Let’s leave the issue moral side for a certain time: it’s unethical to blackmail the participants with the victory opportunity. There is a risk lot of strong participants may just leave the event, having heard such feedback (which happened to both our team and other ones who stopped their project page update after listening to the mentor) since one of hackathons participation motivations is (especially for experienced developers) own ideas implementation. Nevertheless, let’s assume that we agreed with the organizers’ wish and managed to change our project according to their requirements. What could happen next?
It’s unethical to blackmail the participants with the victory opportunity
All the organizers have their own «ideal project» idea, therefore all the wishes (and changes) will lead to the current ideal. Contestants will spend their time and it will be harder for them to refuse from further participation (since the certain efforts have already been made and it seems the victory was so much). But the fact is, competition for awards will increase, therefore the participants will increasingly have to change the project according to the organizers’ edits while hoping to get an award. So, the guys who failed to win awards, looking back will realize they took part in freelancing without getting money since they made changes according to the customer’s wishes but failed to get anything in return (except for the relevant experience, of course).

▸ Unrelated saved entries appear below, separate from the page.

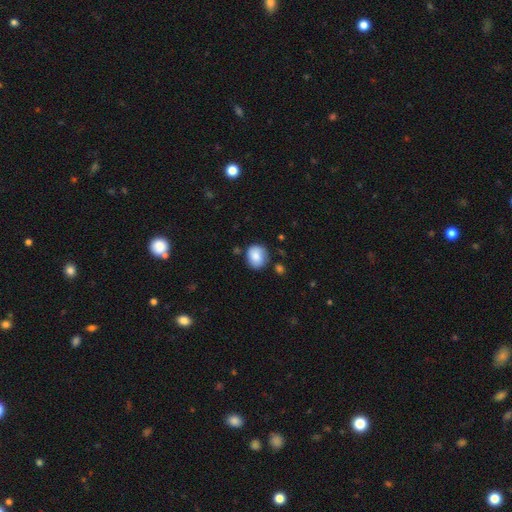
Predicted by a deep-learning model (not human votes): A smooth galaxy with no disk features (83%) that is round (75%).

Vote fractions:
- Smooth or featured? smooth: 83% / featured or disk: 9% / star or artifact: 8%
- How rounded? round: 75% / in between: 24% / cigar-shaped: 1%
- Merging? none: 73% / minor disturbance: 18% / merger: 5% / major disturbance: 4%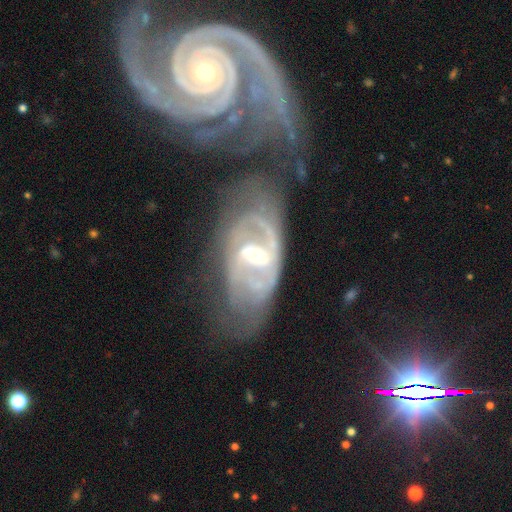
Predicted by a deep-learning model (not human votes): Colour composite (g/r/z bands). It shows a featured or disk galaxy (88%) with a weak bar (44%), 2 (53%) tight (49%) spiral arms (92%) and a moderate central bulge (51%). Merging: none (44%).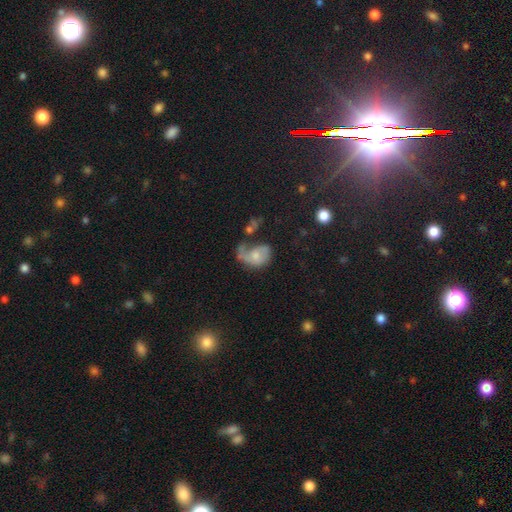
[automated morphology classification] A featured or disk galaxy (48%). Merging: major disturbance (47%).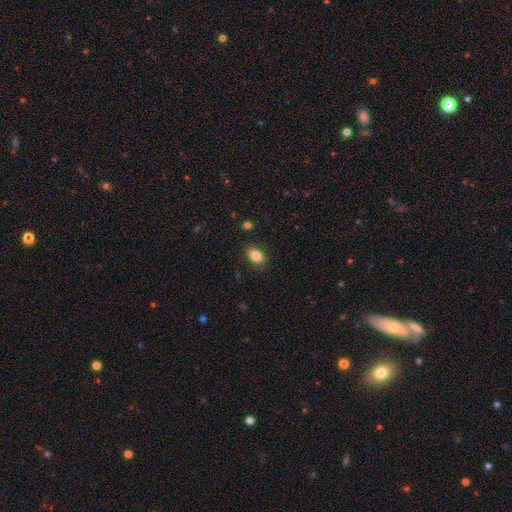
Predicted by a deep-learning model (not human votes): A smooth galaxy with no disk features (84%) that is in between round and cigar-shaped (83%).

Vote fractions:
- Smooth or featured? smooth: 84% / star or artifact: 8% / featured or disk: 7%
- How rounded? in between: 83% / round: 16% / cigar-shaped: 1%
- Merging? none: 87% / minor disturbance: 10% / major disturbance: 2% / merger: 1%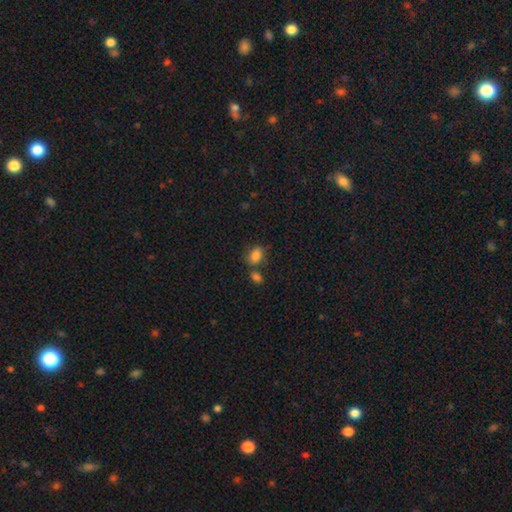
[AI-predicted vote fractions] Morphology: type=smooth (83%); roundness=in between (71%); merging=none (59%).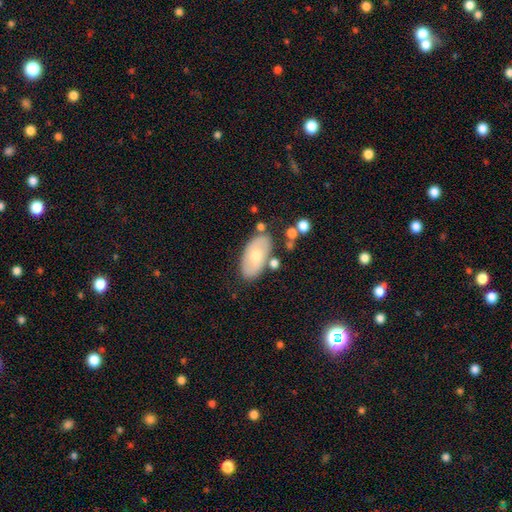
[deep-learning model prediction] This is possibly a smooth galaxy (58%). How rounded: clearly in between (94%). Merging: likely none (73%).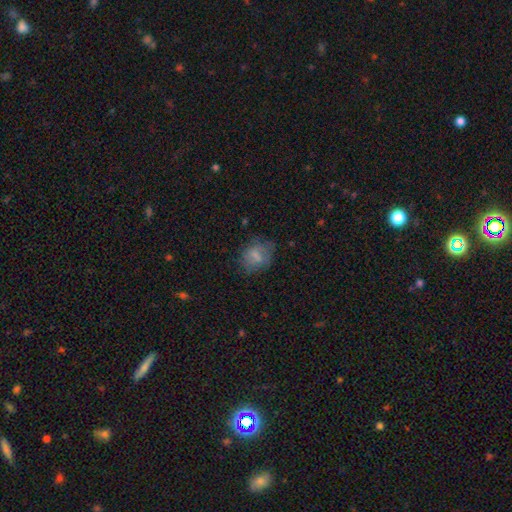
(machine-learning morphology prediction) The model was most divided on "how rounded": in between: 53%, round: 45%, cigar-shaped: 2%. More confident: smooth or featured — smooth (68%); merging — none (60%).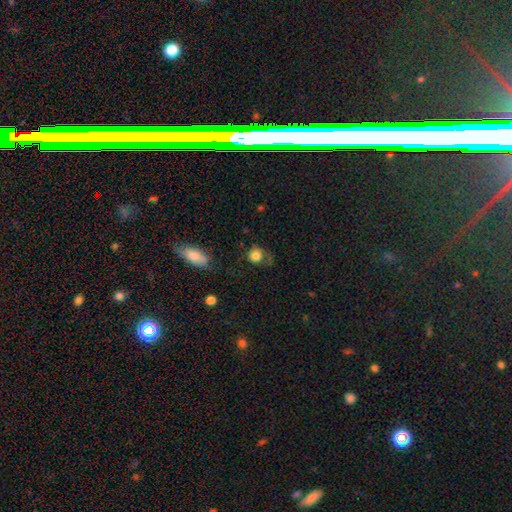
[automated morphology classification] Q: Smooth or featured?
A: smooth (80%); runner-up: featured or disk (10%)
Q: How rounded?
A: round (80%); runner-up: in between (19%)
Q: Merging?
A: none (51%); runner-up: minor disturbance (25%)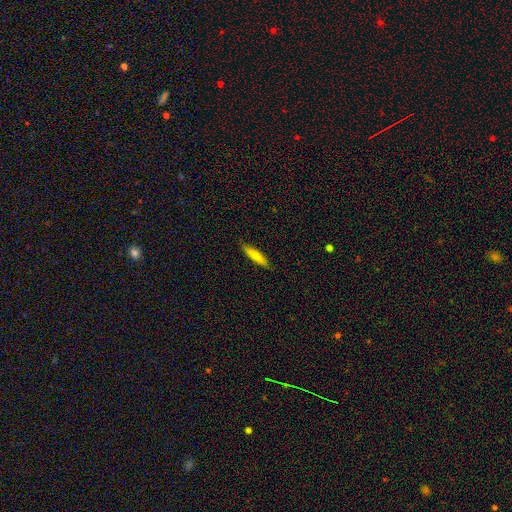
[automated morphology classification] This is likely a smooth galaxy (77%). How rounded: clearly cigar-shaped (85%). Merging: clearly none (87%).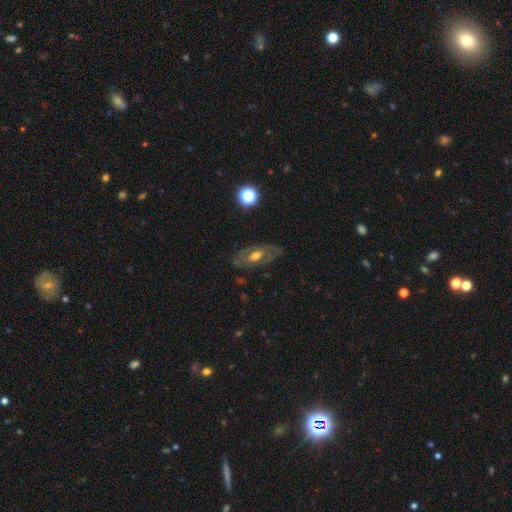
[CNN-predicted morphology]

So, the guys who failed to win awards, looking back will realize they took part in freelancing without getting money since they made changes according to the customer’s wishes but failed to get anything in return (except for the relevant experience, of course).
Rather often both organizers’ wishes and feedback contribute to the project. However, in such a case, the participants shouldn’t rely on the mentors’ advice. Getting negative organizers’ feedback means your participation completion. Because hackathons are not freelance (especially without money).
Getting negative organizers’ feedback means your participation completion. Because hackathons are not freelance (especially without money).
It’s better to form your vision in the specification form for a freelancer if organizing a hackathon with a clear project vision, but without the skills or the ability to implement it yourself. Otherwise, you will have to pay twice for both hackathon and freelancer’s services.